Initially, they showed that the binding of recombinant PvRBP2b to reticulocytes was abolished if the TfR1 receptor was removed from the surface of reticulocytes using enzymes, or if anti-TfR1 monoclonal antibodies were used to block the receptor site. Furthermore, immunoprecipitation experiments showed that binding of PvRBP2b to TfR1 is direct and specific; other members of the P. vivax reticulate binding protein family did not form a complex with it.
The TfR1 receptor
Using competitive binding assays the researchers demonstrated that the apical domain of TfR1 was the binding site for PvRBP2b. Furthermore, using recombinant TfR1 lacking a single glycine on the lateral surface of the terminal domain, the importance of this amino acid to the binding site was demonstrated as the ability of PvRBP2b to bind to this recombinant was completely abolished.
The binding protein
The importance of the N-terminal domain of PfRBP2b for binding to the receptor TfR1 was established using recombinant fragments of the molecule. However, structural analysis combined with functional studies revealed that the C-terminal fragment was also required to form a functional binding site. Monoclonal antibodies raised against 3 epitopes in the N-terminal domain inhibited binding of PvRBP2b to TfR1.

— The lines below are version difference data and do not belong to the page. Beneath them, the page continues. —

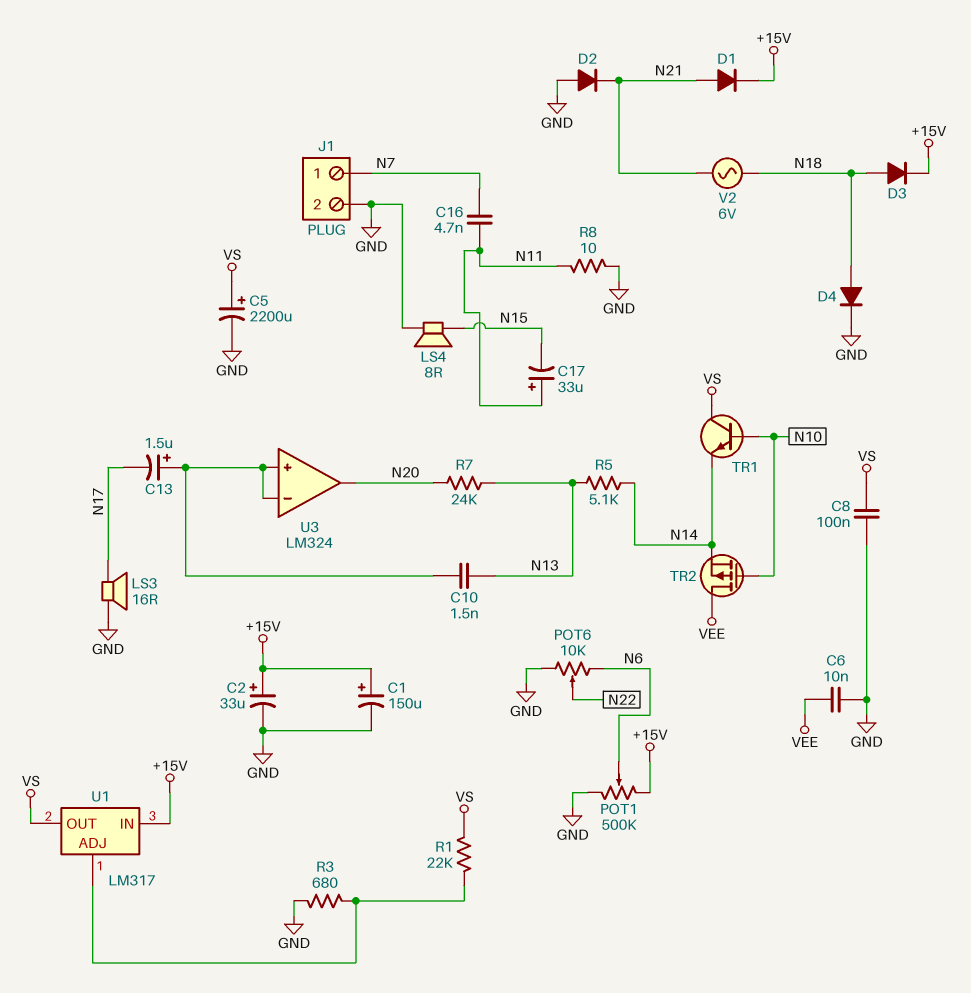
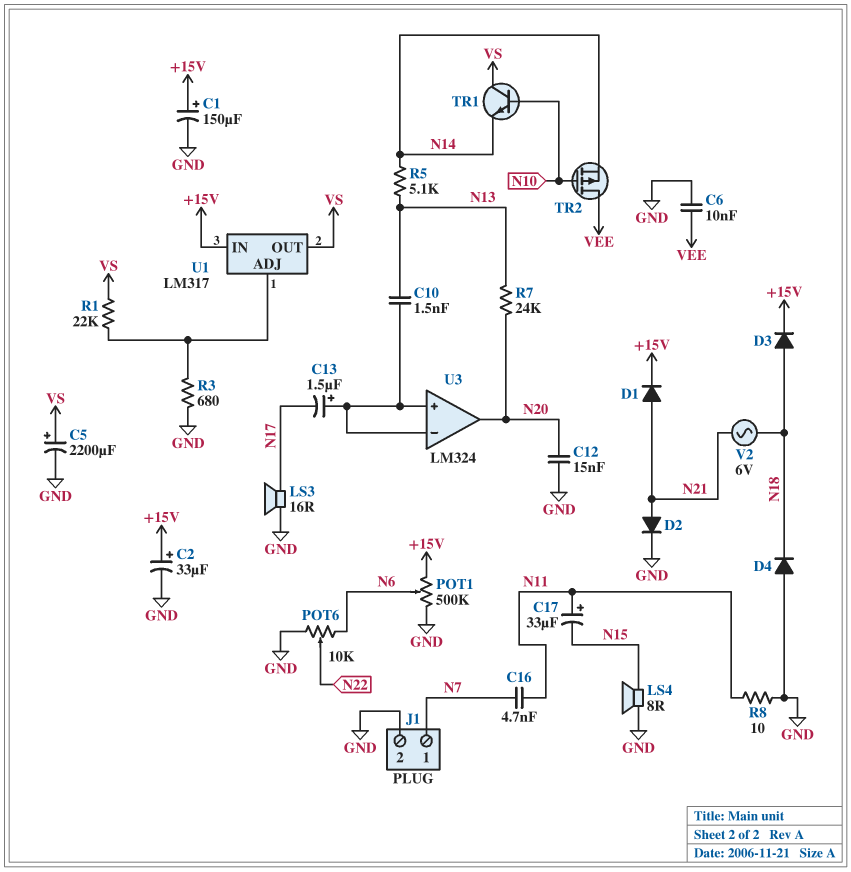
C8: 100nF (GND, VS) -> none
C12: none -> 15nF (GND, N20)
D2: diode (A GND, K N21) -> diode (A N21, K GND)
D4: diode (A N18, K GND) -> diode (A GND, K N18)

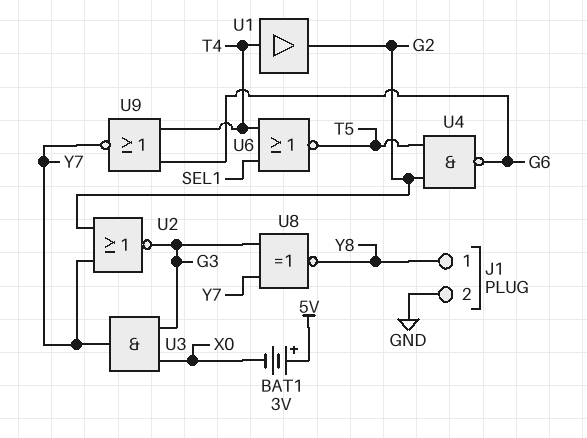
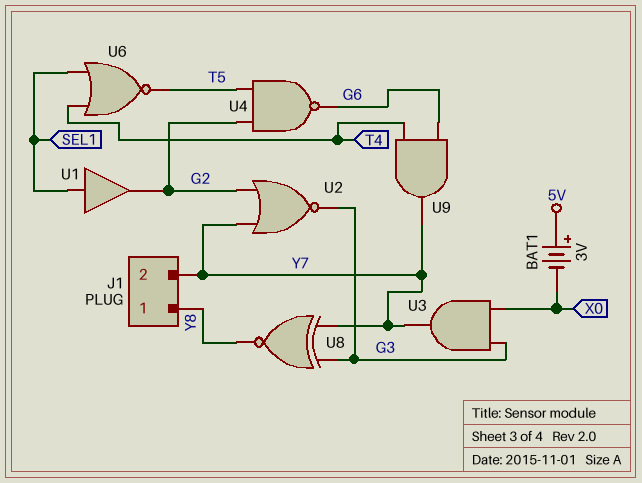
J1 pin 2: GND -> Y7
U1: buffer (in T4, out G2) -> buffer (in SEL1, out G2)
U9: NOR (in G6, in T4, out Y7) -> AND (in G6, in T4, out Y7)

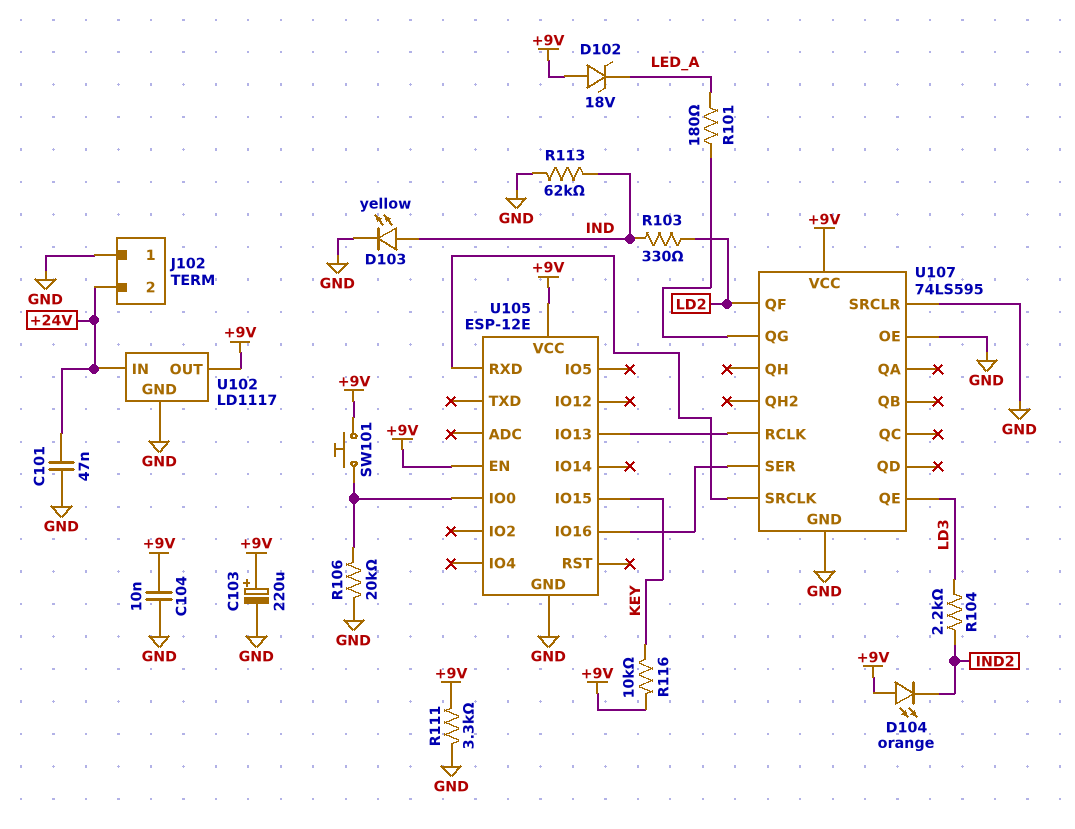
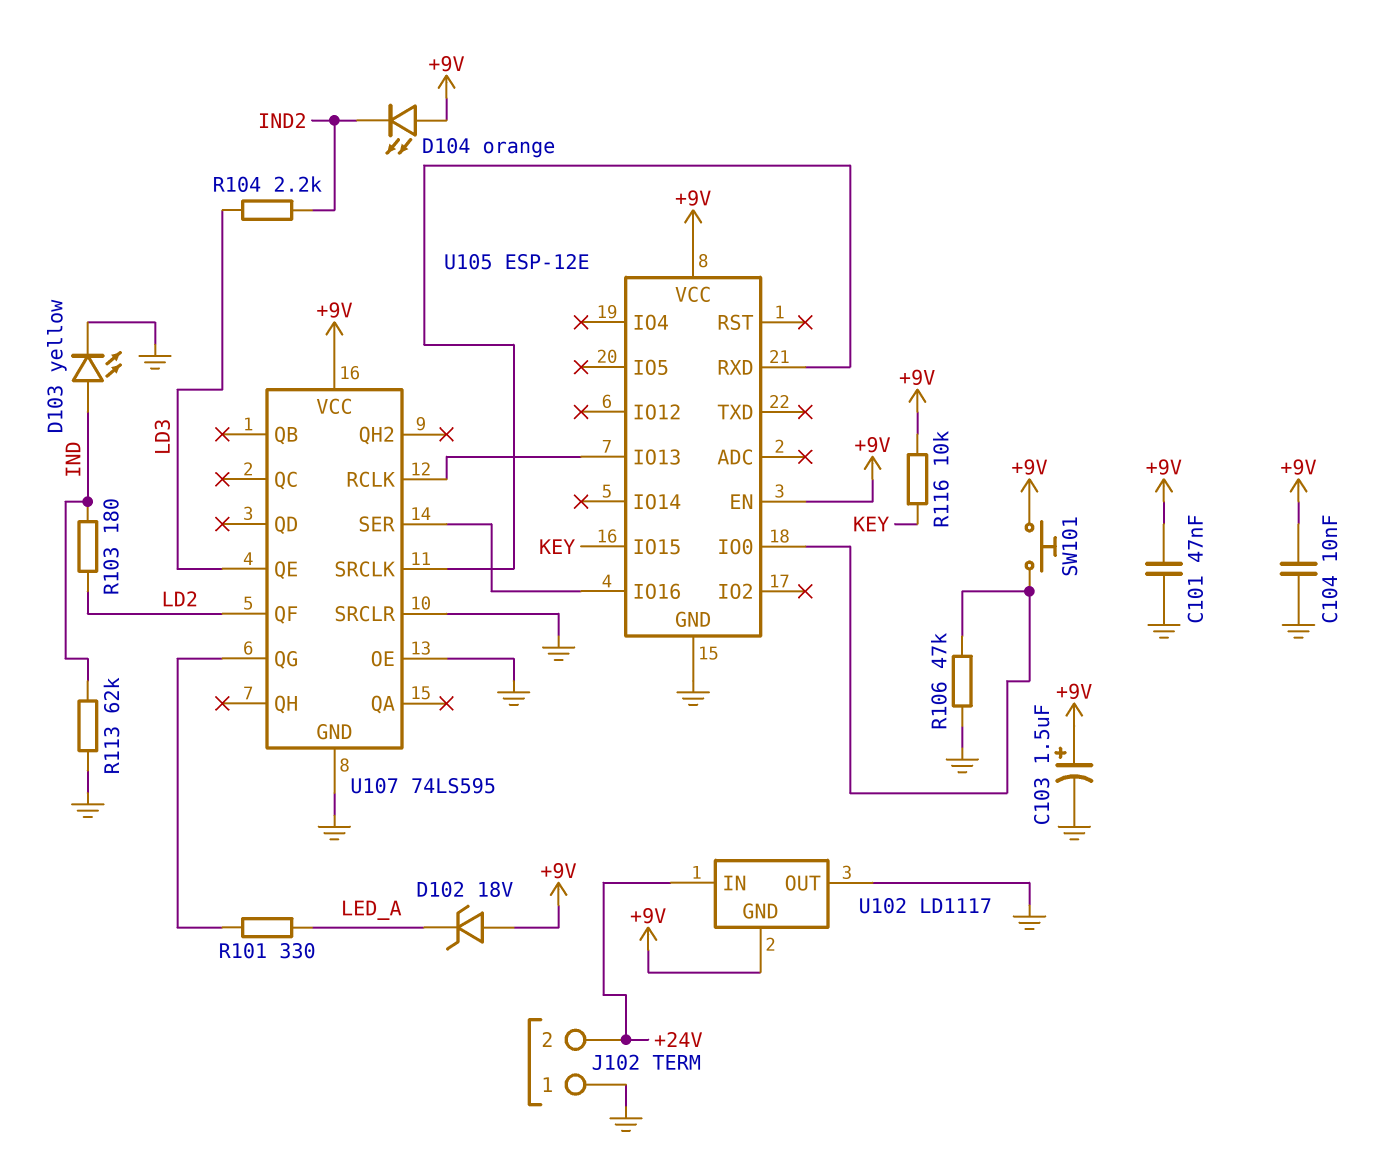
C101: 47nF (+24V, GND) -> 47nF (+9V, GND)
C103: 220uF (plus +9V, minus GND) -> 1.5uF (plus +9V, minus GND)
R101: 180 (LED_A, U107/QG) -> 330 (LED_A, U107/QG)
R103: 330 (IND, LD2) -> 180 (IND, LD2)
R106: 20k (GND, U105/IO0) -> 47k (GND, U105/IO0)
R111: 3.3k (+9V, GND) -> none
U102 pin GND: GND -> +9V
U102 pin OUT: +9V -> GND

In addition to assays investigating the binding of ligand to receptor molecules, the investigators performed experiments to determine whether this binding was involved in the process of invasion of the reticulocytes. Mutant clones of jkRBCs expressing lower surface levels of TfR1 were generated and P. vivax and P. falciparum merozoites incubated with them. A 10-fold reduction in invasion of P. vivax occurred in the mutant cells, establishing the importance of the transferrin receptor TfR1 in the invasion process. In contrast, invasion by P. falciparum was not affected by the reduction in available TfR1.
Finally, when the monoclonal antibodies raised against the 3 epitopes of the N-terminal domain of PvRBP2b were added to P. vivax isolates from Brazil and Thailand, they inhibited invasion of erythrocytes.
Thus, no invasion occurred if TfR1 was unavailable or if essential epitopes on the PvRBP2b molecule were blocked.
This comprehensive study has elegantly revealed the essential role of an additional element in the process of invasion of erythrocytes by P. vivax merozoites. The authors of this paper propose that PvRBP2b/TR1 binding is important for the initial recognition of an erythrocyte and commitment to invasion. It is then followed by the interaction between PvDBP and the DARC receptor, tight junction formation and invasion.
The identification of the importance of this second receptor / ligand interaction highlights the possibility that further molecular interaction may be involved and identifies more putative vaccine targets.